• The Downside of Boredom

    I often extol the benefits of boredom and bemoan the fact that kids today don’t know what it is to have great swaths of time stretching out before them with nothing to do—no social media to troll through, no Netflix to stream, no on-line shops to browse. Think of all the creative, though admittedly often mindless, projects that have gone unrealized because commenting on Enema’s new outfit was more important, immediately gratifying, and a lot less of a bother than, say, exploring the limits of your endurance by taking a swig of Listerine and seeing how long you could hold it in your mouth before spitting it out. (True story.)

    It was one of these periods of boredom that led me to starting The Tunnels.

    I was exploring my bedroom closet and found—if I pulled out the box that held the many pairs of ice skates and moved the Christmas ornaments—I could squeeze into the vacant spot behind it. I was in my early teens, but still tiny, so it was a perfectly sized hiding place. Granted, I didn’t actually need a hiding place, but it was handy to have one, and as soon as that thought settled, a second thought—because it was so blindingly obvious—immediately made itself known and demanded attention, and action: my new hiding place was the ideal location for a secret trapdoor into the basement and (of course) a corresponding escape tunnel.

    How I imagined it. The Reality was a bit different.

    After spending an hour or so taking precise measurements, I squeezed into the crawlspace (we didn’t really have a basement, just a gap of about two or three feet between the floor of the house and the hard-packed earth beneath) and located the spot directly beneath my hiding place and, wisely deciding to leave the trapdoor idea until later, began to dig. I managed a hole about three feet deep and the beginning of a tunnel before getting bored with it and going on to something else.

    But I didn’t forget about it and had soon recruited the only other two boys in the neighbourhood to help. This must have been during the summer because we had a lot of time on our hands, and I recall spending more than a few afternoons in the crawl space, with digging implements liberated from their fathers’ sheds, working on our tunnel.

    Three of us working in one tunnel soon proved impractical, as well as a waste of effort, so I started another shaft, right next to the foundation wall, to make a second tunnel that would meet up with the first. That this would create an escape tunnel that began and ended under the house never bothered me. By then I had forgotten about the trapdoor and escape route idea and was simply content to dig.

    Eventually, the tunnels met, which allowed us the privilege of going into one hole, crawling through the underground passage, and emerging from another hole about 18 feet away. It didn’t take long for the novelty to wear off.
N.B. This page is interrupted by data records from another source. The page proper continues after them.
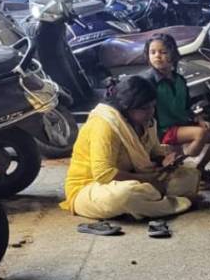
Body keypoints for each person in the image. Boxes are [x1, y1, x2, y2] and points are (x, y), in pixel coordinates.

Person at [60, 76, 200, 220]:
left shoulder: (147, 122)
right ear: (127, 107)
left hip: (137, 179)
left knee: (190, 173)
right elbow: (103, 174)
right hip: (90, 188)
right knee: (127, 196)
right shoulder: (105, 124)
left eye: (153, 106)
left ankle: (153, 201)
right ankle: (177, 202)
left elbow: (153, 153)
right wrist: (147, 180)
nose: (151, 112)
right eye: (145, 108)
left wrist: (165, 160)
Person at [145, 34, 210, 183]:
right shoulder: (148, 81)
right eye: (153, 52)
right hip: (164, 130)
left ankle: (199, 167)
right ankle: (183, 165)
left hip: (182, 124)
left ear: (173, 54)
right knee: (201, 133)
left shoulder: (179, 80)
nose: (157, 56)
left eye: (163, 52)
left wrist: (198, 118)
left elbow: (186, 106)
    This did not, however, satisfy our interest in tunnelling, so we went outside, to an area beyond the lilac hedge, and started another. It was a lot easier to dig outside and we attacked the task with enthusiasm, and soon had two new holes with tunnels inching toward each other. This time, as the outdoors gave us easier access, we tried to do it right—à la The Great Escape—by including wooden supports but, alas, we had limited carpentry skills, and an even more limited supply of junk wood, so we just dug without any supports, thinking, “What’s the worst that could happen?”

    Well, allow me to tell you: one cubic foot of earth weighs 100 pounds, and eight or ten cubic feet suddenly falling on top of you can crush and suffocate you in no time. But we were young and pretty stupid. Mom, however, was not. She had graduated second in her class, was well-read and was, after all (and in my view, this should have been the deciding factor) an adult, yet—despite being totally aware of what we were doing—she just allowed us to get on with it.

    We finished that tunnel, dug an extension with a connector tunnel between them, came up with a grand plan for a full network and managed to dig a shaft about seven feet deep before Dad got wind of our activities.

    Ambitious, but stupid.

    Oddly—seeing as he rarely took any interest in us or our activities—he became concerned enough to visit our construction site one evening.

    It was after dinner, while we were all out doing something else, when Dad told Mom he wanted to see our tunnels. She told him it was just a bit of fun we were having, and it wasn’t dangerous, but Dad insisted on having a look. After viewing our work, he concurred that it actually looked pretty sound to him. This put his mind at ease, until he stamped on the ground above one of the tunnels to test its strength, and the whole thing collapsed.

    I didn’t find out until the next day when I went out to work on the tunnels and found them caved in. Then Mom told me what had happened, and I had to agree that, yeah, it was a stupid, and dangerous, thing to do, and I went off to find some other project to keep me occupied.

    We never filled the tunnels in. The ones outside the lilacs eventually became depressions in the ground, and the one under our house, for all I know, is still there, and the seven-foot hole we just abandoned. We all knew where it was, no one went out there much anyway and, more to the point, filling it in sounded like work, so we just left it.

    The only incident that came from this occurred a few winters later, when a huge snowstorm—as they often did—cut our power off. A man from the power company came along and said he needed to look at the power pole, which was outside the lilac hedge, to see what the problem was. Mom told him to go ahead. Then she had a thought, ran to the front door, opened it, and shouted, “Watch out for the—”

    “Found it!” came the muffled reply.

    Even so, we still never bothered filling it in.